Ethic of expediency
I’m not clear about why Katha Pollitt mourns only for Savita and not for Savita’s baby. Without question, the situation as Katha Pollitt describes it is horrifying. But she does not deny that such cases are rare. No one recommends forming public policy based on the hard cases. To be fair, both sides use this tactic; but typically, hard cases are exploited to manipulate opinion.
On a more human level, why is there no concern about the child’s death? Pollitt does not find it worthy of mention. Instead of continuing to push for the right to abort a child in such cases. Why not push for medical advances that can save both mother and child? Why do we continue to believe the answer to every problem associated with pregnancy is death for the child? It’s an easy alternative, but is it the best? It would be like accepting mastectomy as a cure for breast cancer.
I believe that Katha Pollitt and other pro-abortion advocates are going to be on the wrong side of history. A hundred years from now, we are going to be horrified at our treatment of these early-stage human life forms.

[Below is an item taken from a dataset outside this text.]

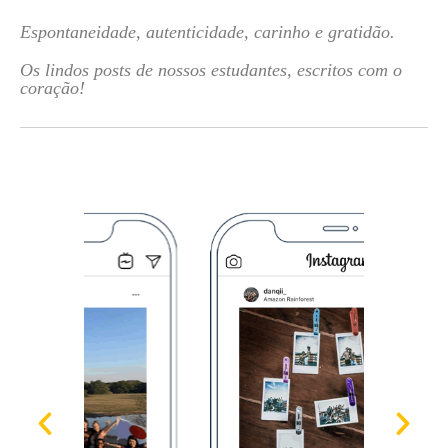
Espontaneidade, autenticidade, carinho e gratidão.
Os lindos posts de nossos estudantes, escritos com o
coração!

I’m not arguing that the Catholic hospital in Ireland did the right thing. What stuns me is the complete lack of interest in the child’s life. It betrays an ethic of expediency, and I believe we’re better than that. Let’s exhaust every possibility to preserve human life and make those hard choices with the greatest reluctance and sadness.
My sympathy goes out to Mr. Halapannavar at the loss of his wife and child.